◆ Exercise aim
Below are the records. Count the lines containing the string "linecap", and reply with the number alone.

Collected data:
-*-*-
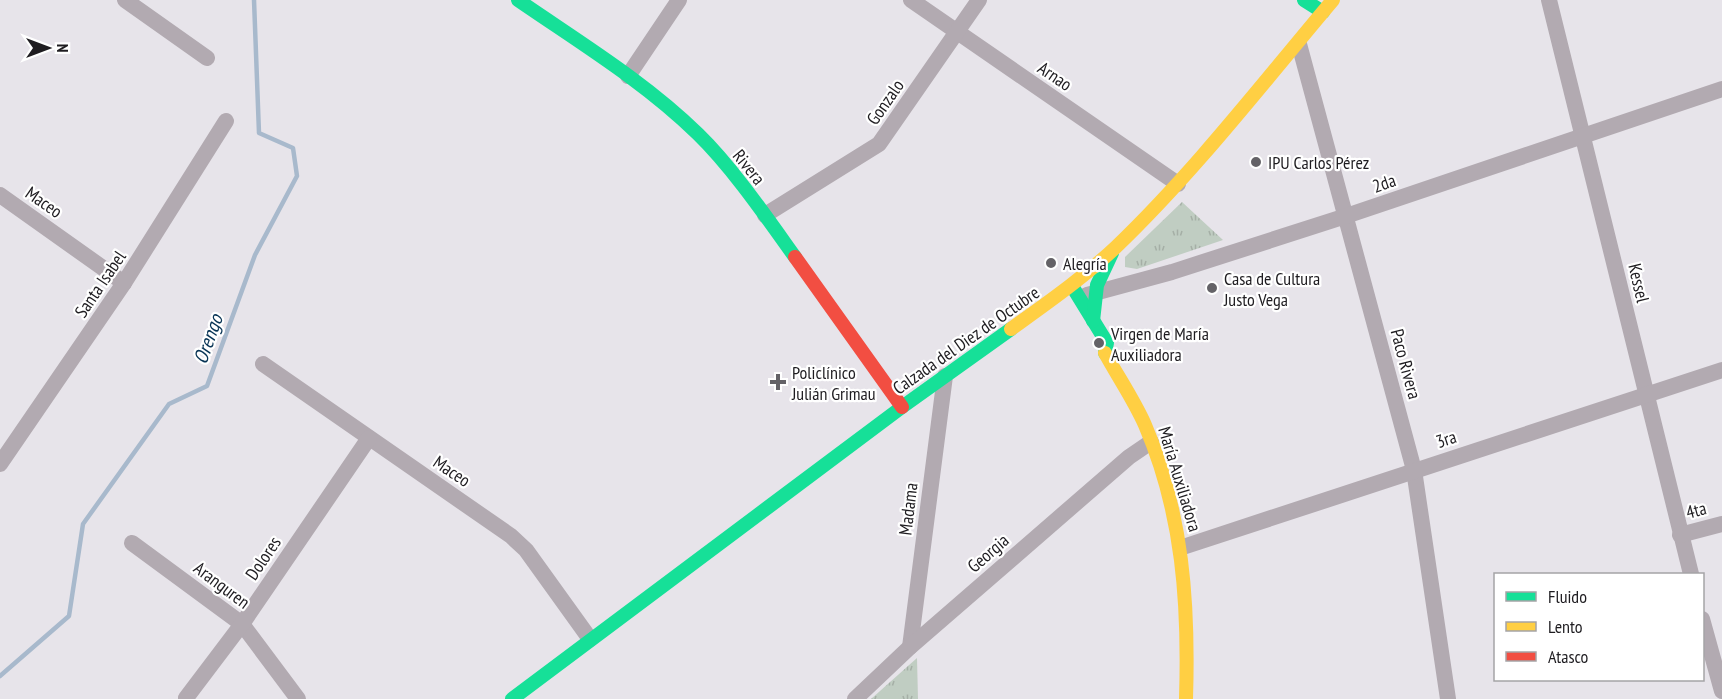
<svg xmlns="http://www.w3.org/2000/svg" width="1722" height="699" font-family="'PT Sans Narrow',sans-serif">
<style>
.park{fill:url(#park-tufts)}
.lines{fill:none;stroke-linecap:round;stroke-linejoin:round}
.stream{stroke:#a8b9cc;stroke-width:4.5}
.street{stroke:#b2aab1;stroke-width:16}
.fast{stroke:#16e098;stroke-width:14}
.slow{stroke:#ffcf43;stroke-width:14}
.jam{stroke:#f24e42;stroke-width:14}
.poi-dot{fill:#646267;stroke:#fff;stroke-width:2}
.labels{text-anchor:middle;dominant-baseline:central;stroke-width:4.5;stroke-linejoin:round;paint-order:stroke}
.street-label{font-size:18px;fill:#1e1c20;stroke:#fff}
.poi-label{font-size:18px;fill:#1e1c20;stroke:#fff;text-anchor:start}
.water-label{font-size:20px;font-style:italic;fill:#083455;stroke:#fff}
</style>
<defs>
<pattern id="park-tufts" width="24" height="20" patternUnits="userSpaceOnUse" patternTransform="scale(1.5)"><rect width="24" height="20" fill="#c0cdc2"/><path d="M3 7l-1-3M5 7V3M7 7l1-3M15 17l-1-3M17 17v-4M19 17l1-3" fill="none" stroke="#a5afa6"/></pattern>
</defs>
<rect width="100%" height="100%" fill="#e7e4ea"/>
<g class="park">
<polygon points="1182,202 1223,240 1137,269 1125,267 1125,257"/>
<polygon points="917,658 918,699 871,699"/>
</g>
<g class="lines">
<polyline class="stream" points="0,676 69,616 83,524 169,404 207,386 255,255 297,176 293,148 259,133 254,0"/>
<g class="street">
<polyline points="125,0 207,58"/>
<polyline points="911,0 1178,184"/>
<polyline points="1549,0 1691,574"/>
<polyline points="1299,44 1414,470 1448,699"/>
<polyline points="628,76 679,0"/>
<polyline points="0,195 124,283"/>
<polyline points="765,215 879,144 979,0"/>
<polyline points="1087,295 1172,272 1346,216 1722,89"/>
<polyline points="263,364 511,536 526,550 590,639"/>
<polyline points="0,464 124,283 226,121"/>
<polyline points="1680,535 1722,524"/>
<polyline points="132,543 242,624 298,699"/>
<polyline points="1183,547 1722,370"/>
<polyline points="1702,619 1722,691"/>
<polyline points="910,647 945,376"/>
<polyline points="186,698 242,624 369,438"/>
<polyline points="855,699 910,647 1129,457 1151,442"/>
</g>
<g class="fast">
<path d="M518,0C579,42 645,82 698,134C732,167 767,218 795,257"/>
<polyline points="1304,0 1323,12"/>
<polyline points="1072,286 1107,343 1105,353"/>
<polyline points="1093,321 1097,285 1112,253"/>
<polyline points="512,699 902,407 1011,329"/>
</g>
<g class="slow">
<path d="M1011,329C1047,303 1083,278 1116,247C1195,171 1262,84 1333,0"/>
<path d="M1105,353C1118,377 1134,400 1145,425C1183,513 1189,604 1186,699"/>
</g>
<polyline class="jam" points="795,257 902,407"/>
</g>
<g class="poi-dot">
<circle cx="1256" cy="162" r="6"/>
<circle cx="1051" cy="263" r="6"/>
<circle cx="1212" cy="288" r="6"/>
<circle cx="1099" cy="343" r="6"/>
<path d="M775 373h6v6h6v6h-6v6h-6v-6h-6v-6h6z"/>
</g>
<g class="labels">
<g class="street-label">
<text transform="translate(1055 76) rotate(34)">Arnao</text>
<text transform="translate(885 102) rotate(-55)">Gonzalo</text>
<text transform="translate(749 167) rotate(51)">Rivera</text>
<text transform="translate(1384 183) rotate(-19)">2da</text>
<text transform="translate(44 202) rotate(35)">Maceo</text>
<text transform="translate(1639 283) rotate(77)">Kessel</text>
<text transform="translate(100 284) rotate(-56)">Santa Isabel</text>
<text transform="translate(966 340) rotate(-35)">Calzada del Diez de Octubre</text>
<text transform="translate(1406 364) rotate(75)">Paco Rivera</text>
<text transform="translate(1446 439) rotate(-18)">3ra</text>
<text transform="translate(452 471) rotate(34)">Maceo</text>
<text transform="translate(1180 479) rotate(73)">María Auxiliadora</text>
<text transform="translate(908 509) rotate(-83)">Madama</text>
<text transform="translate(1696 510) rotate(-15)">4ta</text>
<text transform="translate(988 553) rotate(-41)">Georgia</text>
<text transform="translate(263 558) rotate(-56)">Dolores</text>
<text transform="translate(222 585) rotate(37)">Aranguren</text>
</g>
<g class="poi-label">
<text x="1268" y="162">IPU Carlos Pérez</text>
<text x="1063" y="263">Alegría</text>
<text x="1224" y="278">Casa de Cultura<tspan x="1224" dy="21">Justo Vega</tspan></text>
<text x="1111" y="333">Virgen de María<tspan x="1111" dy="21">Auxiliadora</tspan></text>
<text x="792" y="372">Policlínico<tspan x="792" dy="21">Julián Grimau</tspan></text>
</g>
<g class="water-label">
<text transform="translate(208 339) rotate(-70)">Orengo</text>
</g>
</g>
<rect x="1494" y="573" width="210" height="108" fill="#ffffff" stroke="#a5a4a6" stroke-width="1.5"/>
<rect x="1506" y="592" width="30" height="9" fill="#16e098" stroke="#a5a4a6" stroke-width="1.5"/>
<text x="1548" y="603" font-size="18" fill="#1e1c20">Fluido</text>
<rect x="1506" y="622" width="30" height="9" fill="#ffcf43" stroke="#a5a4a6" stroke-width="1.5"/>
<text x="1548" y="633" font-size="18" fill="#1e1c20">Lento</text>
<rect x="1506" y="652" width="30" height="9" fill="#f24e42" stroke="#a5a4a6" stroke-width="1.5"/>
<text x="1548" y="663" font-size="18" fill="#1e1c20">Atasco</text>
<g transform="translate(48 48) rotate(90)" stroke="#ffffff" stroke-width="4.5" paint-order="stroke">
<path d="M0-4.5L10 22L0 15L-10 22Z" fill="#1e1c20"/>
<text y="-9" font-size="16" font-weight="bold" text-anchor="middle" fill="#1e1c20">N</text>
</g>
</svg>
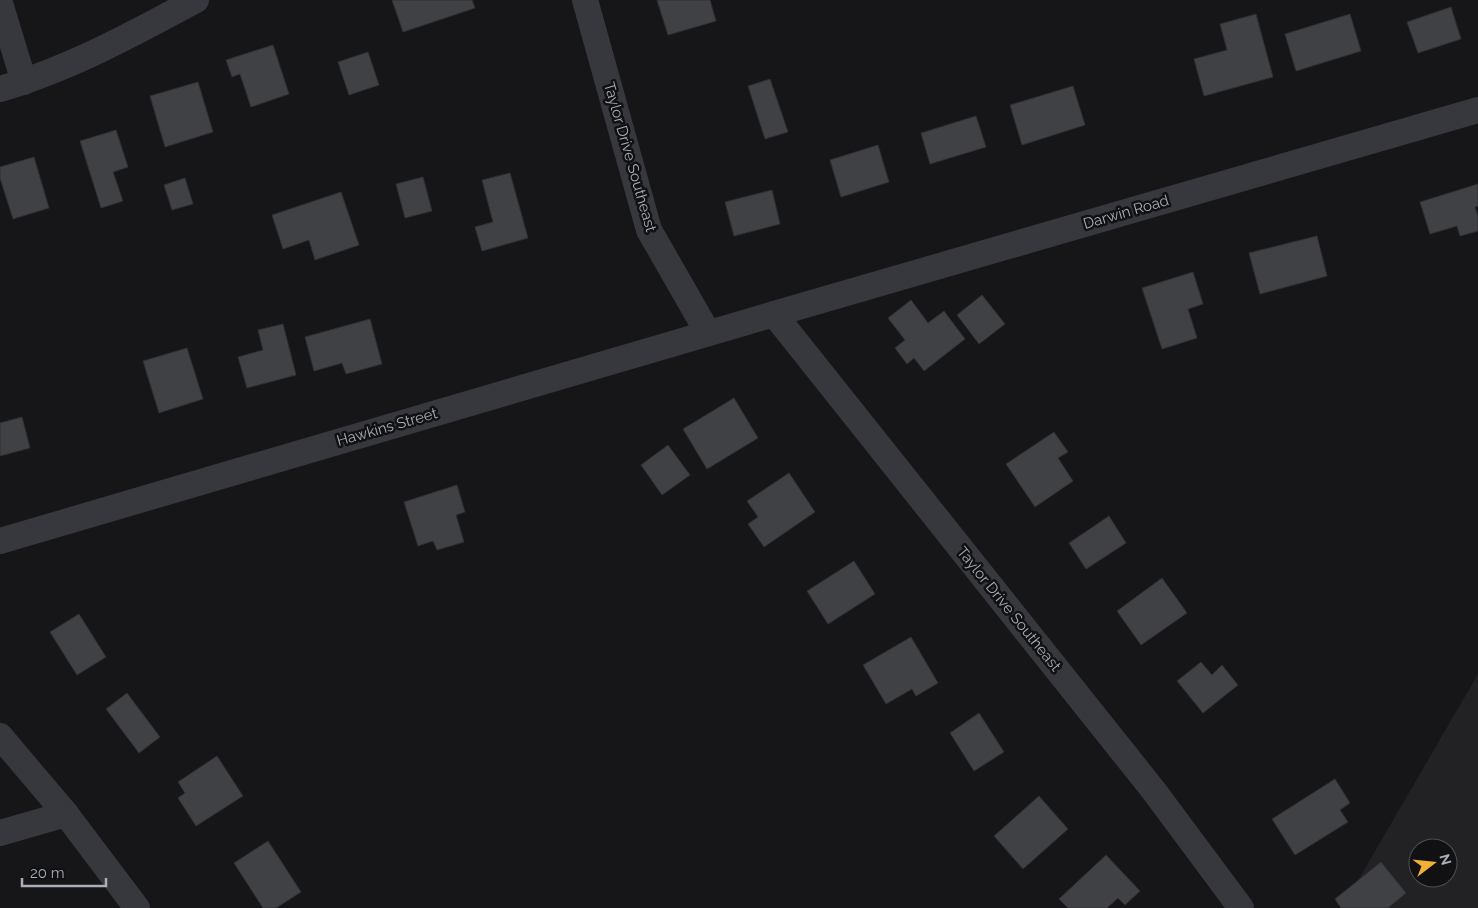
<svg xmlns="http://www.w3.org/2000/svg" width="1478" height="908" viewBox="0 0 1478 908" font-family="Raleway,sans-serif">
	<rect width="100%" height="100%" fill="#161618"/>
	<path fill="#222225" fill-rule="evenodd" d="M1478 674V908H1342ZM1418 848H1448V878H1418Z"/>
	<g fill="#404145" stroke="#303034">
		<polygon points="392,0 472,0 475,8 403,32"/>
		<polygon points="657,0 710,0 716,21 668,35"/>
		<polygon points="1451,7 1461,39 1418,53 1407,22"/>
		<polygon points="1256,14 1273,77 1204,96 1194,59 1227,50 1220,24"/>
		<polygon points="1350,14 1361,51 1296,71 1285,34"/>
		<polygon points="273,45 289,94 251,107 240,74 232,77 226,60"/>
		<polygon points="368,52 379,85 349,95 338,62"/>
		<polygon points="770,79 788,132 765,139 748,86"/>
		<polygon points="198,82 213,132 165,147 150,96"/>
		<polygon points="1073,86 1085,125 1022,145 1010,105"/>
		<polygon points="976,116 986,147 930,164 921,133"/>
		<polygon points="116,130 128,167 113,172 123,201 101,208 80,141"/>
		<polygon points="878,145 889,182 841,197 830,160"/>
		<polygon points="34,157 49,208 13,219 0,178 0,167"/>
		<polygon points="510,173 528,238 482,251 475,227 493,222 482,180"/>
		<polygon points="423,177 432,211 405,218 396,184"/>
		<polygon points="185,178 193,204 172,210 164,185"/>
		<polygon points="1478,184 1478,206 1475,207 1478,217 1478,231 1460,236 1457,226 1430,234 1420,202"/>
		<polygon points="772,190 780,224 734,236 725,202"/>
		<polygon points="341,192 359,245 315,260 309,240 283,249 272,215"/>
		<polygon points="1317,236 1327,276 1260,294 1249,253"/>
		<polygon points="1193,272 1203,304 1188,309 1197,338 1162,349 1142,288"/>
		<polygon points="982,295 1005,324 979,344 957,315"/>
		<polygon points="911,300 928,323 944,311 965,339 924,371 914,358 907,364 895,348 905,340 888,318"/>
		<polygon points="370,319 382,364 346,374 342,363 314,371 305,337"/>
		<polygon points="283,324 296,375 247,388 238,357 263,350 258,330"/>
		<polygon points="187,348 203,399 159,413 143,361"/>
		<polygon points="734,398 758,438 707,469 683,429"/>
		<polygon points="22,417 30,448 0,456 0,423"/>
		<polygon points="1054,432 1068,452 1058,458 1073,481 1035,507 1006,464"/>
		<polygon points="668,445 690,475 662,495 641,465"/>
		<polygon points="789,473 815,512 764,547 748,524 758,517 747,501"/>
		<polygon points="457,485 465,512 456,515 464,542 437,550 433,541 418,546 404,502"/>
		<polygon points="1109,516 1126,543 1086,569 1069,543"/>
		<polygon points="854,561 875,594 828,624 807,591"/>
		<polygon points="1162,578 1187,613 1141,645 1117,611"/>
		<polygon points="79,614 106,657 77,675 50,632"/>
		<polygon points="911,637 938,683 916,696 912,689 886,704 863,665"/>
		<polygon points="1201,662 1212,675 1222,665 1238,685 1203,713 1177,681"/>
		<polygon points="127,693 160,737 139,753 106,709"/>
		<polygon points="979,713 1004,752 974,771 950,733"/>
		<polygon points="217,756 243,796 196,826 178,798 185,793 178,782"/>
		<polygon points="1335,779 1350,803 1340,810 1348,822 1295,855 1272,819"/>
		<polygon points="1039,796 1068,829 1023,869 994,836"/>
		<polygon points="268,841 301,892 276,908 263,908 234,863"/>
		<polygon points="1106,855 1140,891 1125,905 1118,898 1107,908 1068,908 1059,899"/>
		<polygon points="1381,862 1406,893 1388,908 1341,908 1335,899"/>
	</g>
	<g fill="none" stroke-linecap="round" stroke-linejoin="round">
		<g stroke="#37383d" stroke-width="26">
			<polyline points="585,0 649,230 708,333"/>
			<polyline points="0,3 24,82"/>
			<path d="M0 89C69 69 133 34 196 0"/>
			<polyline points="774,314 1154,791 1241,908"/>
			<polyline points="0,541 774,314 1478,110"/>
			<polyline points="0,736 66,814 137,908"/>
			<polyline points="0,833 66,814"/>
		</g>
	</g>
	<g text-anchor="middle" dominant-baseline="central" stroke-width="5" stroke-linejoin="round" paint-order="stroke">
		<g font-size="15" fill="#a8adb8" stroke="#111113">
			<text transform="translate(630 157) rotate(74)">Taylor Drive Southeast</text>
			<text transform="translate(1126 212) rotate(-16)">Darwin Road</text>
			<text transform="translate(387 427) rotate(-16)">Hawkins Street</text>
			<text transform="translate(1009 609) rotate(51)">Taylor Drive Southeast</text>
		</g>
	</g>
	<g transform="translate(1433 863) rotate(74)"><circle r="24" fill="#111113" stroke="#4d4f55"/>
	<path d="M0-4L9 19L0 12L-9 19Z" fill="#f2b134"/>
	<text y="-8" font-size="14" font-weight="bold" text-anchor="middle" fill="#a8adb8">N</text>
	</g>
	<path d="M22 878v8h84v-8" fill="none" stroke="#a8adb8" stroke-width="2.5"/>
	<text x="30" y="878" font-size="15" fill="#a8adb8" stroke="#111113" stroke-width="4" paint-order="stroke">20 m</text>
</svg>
-*-*-
◆ Exercise output
2